Bu bela ile mücadele palyatif tedbirlerle mümkün değildir. Şayet başarılı olmak isteniyorsa, bataklığı kurutmayı amaçlayan küresel boyutta ve kapsamlı bir stratejinin benimsenmesi şarttır. DEAŞ’ı Irak’ta bertaraf etseniz bile bu sefer başka isimlerle bir başka yerde karşımıza çıkacaktır. Suriye’deki krizin çözülmesi, işte bu sebeple büyük önem taşıyor. DEAŞ’ın ilerlemesinin son dönemde Irak’ta kısmen durdurulduğunu görüyoruz.

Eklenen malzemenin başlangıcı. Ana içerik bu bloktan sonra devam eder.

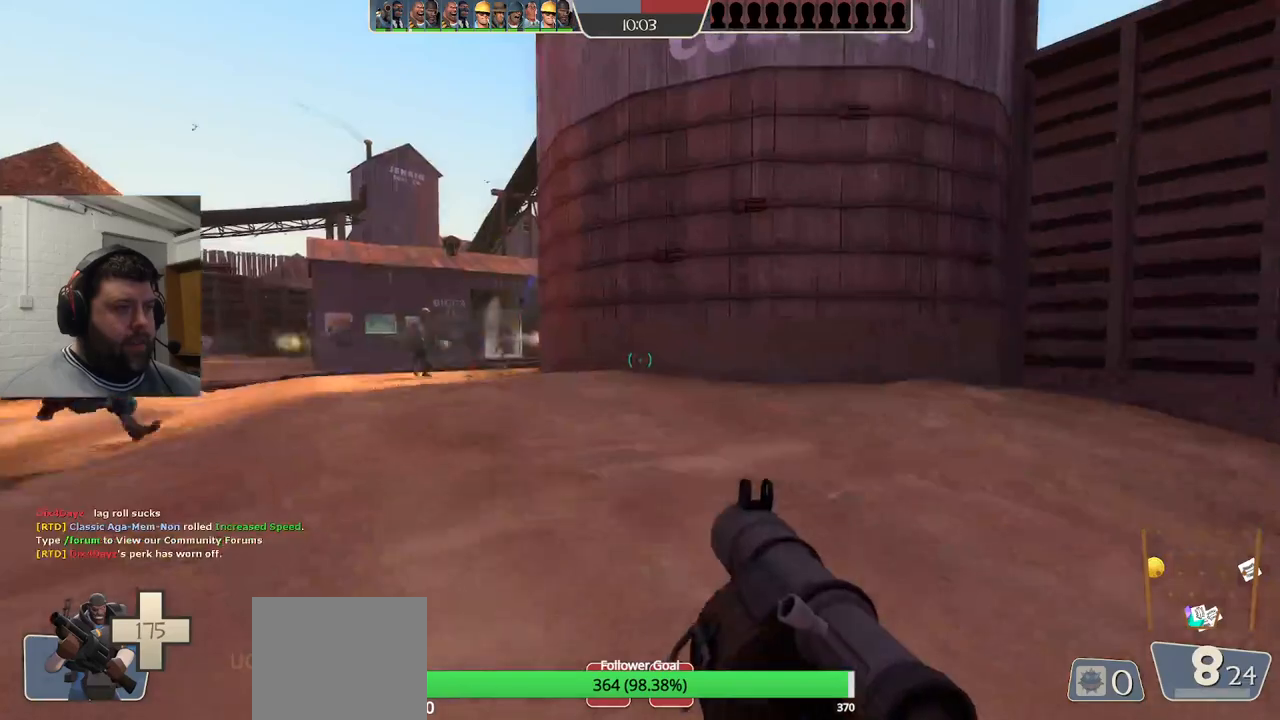
{"buttons": [], "left_stick": "up-left", "right_stick": "center", "events": [[117, "left_stick", "up-left"]]}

Tıkrit şimdilik DEAŞ’tan temizlendi. Kuşkusuz bu aşamada kazanımların baki kılınması da önemli. Halkın geri kazanılmasının ve DEAŞ işgalindeki yerlerin yine yerel unsurlarca kurtarılmasının DEAŞ’ın tam anlamıyla bertaraf edilmesine ciddi katkı sağlayacağına inanıyoruz. DEAŞ, mezhepsel fay hatları üzerinden bir siyaset inşa etmeye çalışıyor. Farklılıkları istismar ederek, gerilimleri tırmandırarak, hatta kışkırtarak mevzi kazanmanın çabası içindedir.
Şunu bir defa çok iyi bilmemiz lazım: DEAŞ, ümmetimizi parçalamanın gayreti içerisinde olan önemli bir virüstür, bunu böyle görmemiz lazım. Başkaları aynı yolu izlemektedir ve burada da DEAŞ’ı ciddi manada bunlar kullanmaktadırlar. Sonuç; tabii ki DEAŞ’ın lehine gözükmekte, örgüt kazançlı çıkmaktadır.
Şunu çok iyi değerlendirmemiz lazım: Bütün bu silah kaynakları nereden, bu parasal kaynaklar nereden? Kendilerinin böyle bir kaynağı yok, peki nereden geliyor; bunun üzerinde ısrarla durulması lazım. İslam dünyasının dışındaki gayri İslami, Hristiyan dünyasından vesaire, bu örgütün içerisinde yer alanlar herhalde burayı benimsedikleri için yer almıyorlar; bu soruya da bir cevap bulmamız lazım, bunlar da bizim için çok çok önem arz ediyor.
Türkiye krizin başından beri bu noktada Irak’ın ve Iraklı kardeşlerinin yanında oldu, olmaya devam edecektir. Bildiğiniz gibi şu anda Irak’tan 300 bin sığınmacı ülkemizde, bunun yanında 1 milyon 700 bin insan da Suriye’den ülkemizde.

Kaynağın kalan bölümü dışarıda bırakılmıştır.